**CEL ZADANIA**
Wskaż w poniższych pozycjach każdy wiersz zawierający ciąg „Shariatpur” i przepisz go w całości. Wielkość liter ma znaczenie.

**DANE DO PRZETWORZENIA**
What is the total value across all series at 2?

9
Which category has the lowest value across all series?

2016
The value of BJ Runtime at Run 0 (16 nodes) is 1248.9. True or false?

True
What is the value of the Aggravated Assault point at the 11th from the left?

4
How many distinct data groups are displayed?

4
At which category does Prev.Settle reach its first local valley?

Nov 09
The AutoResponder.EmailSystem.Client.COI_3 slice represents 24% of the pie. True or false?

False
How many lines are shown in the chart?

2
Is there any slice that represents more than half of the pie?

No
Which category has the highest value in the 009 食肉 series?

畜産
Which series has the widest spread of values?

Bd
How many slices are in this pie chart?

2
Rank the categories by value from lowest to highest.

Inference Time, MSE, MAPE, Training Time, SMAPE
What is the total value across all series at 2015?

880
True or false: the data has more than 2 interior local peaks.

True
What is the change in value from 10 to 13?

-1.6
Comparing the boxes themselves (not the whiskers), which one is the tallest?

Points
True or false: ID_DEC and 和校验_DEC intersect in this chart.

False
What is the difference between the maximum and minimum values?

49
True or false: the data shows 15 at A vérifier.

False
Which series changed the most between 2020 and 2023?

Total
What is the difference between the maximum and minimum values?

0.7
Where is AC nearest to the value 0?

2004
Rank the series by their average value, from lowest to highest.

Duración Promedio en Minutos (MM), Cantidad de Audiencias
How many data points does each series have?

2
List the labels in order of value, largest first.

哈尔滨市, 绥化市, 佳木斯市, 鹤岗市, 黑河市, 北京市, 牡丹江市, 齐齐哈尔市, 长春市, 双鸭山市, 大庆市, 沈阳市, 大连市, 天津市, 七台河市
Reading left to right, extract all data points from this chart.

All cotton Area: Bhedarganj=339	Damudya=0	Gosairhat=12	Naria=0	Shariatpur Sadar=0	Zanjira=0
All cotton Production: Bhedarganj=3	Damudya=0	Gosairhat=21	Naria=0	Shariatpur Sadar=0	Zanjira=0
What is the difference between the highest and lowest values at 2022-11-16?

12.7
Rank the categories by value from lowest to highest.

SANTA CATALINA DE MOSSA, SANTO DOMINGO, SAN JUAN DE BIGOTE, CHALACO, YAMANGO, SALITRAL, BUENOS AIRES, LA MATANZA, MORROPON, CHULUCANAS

**POLE ODPOWIEDZI**
All cotton Area: Bhedarganj=339	Damudya=0	Gosairhat=12	Naria=0	Shariatpur Sadar=0	Zanjira=0
All cotton Production: Bhedarganj=3	Damudya=0	Gosairhat=21	Naria=0	Shariatpur Sadar=0	Zanjira=0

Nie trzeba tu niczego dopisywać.